- Mam dla ciebie propozycje.- powiedział mężczyzna obracając się w moją stronę.
Nie odpowiedziałam mu nic tylko zaczęłam się przyglądać każdej jego rysie twarzy.
- Kim jesteś dla Erwina Knuckles'a?- zapytał zakładając ręce na piersi.
- Kuzynką.- odpowiedziałam również krzyżując ręce.
- Ile masz lat?- zapytał.
- Ma trzynaście, przyznała się.- odpowiedział Giorgio gdy ja milczałam.
- Trochę za młoda.- powiedział sam do siebie.
- Co z nią robimy?- zapytał strażnik.
- Nie wiem jeszcze, nie jestem aż takim potworem by bić dzieci ale jeśli nie będzie współpracy to.- powiedział robiąc ruch ręką po szyi.
- Wypuście mnie.- warknęłam.
- A dlaczego mieli byśmy to zrobić?- zapytał wstając z krzesła.
Zaczął się powoli do mnie zbliżać.
- Do czego jestem wam potrzebna?- zapytałam uderzając jego rękę którą wyciągnął w moją stronę.

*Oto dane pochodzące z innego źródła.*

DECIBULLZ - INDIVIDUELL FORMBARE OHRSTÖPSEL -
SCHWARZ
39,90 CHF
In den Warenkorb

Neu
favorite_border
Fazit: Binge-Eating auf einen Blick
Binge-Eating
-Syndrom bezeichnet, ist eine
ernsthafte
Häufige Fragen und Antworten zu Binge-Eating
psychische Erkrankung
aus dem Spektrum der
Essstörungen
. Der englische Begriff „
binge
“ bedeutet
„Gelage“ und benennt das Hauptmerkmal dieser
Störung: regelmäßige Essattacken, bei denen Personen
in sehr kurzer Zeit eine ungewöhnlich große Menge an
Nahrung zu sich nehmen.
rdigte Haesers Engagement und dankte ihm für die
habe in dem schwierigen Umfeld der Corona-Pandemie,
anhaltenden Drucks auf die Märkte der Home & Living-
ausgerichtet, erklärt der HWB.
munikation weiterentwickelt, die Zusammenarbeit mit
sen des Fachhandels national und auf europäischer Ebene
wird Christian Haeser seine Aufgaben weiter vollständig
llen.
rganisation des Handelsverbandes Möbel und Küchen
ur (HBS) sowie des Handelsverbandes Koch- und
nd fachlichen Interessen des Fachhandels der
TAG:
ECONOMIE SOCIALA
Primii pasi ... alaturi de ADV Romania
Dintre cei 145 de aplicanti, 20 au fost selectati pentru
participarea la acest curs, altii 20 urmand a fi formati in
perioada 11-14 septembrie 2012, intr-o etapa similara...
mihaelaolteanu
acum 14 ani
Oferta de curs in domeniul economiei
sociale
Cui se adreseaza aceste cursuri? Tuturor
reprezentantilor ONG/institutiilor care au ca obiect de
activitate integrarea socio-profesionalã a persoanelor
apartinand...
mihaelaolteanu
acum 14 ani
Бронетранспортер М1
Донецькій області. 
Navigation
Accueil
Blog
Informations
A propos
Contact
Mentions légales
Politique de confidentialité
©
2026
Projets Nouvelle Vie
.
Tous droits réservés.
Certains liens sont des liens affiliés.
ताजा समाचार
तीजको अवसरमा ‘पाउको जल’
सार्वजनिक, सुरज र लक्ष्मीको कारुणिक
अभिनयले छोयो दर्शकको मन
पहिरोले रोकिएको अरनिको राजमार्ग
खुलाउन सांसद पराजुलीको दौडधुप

- Wiesz coś co nam się przyda. A po za tym z tego co się dowiedziałem jesteś dla Erwina bardzo ważna.- powiedział a ja zobaczyłam błysk w jego oku.
- Nic wam nie powiem!- wykrzyczałam i gdy chciałam wybiec złapał mnie Giorgio mocno zduszając ramiona.
- Wyprowadź.- powiedział Spadino.
Po chwili wróciłam do pustego pomieszczenia z krzesłem do którego przywiązał mnie strażnik. Próbowałam się wyrwać ale był silniejszy.
- Teraz powiesz?- zapytał Giorgio wyciągając z kieszeni pistolet.
- Jasne.- odpowiedziałam z sarkazmem. Nigdy nie sprzedam przecież rodziny.
- Czym zajmuje się Erwin?- usłyszałam pytanie.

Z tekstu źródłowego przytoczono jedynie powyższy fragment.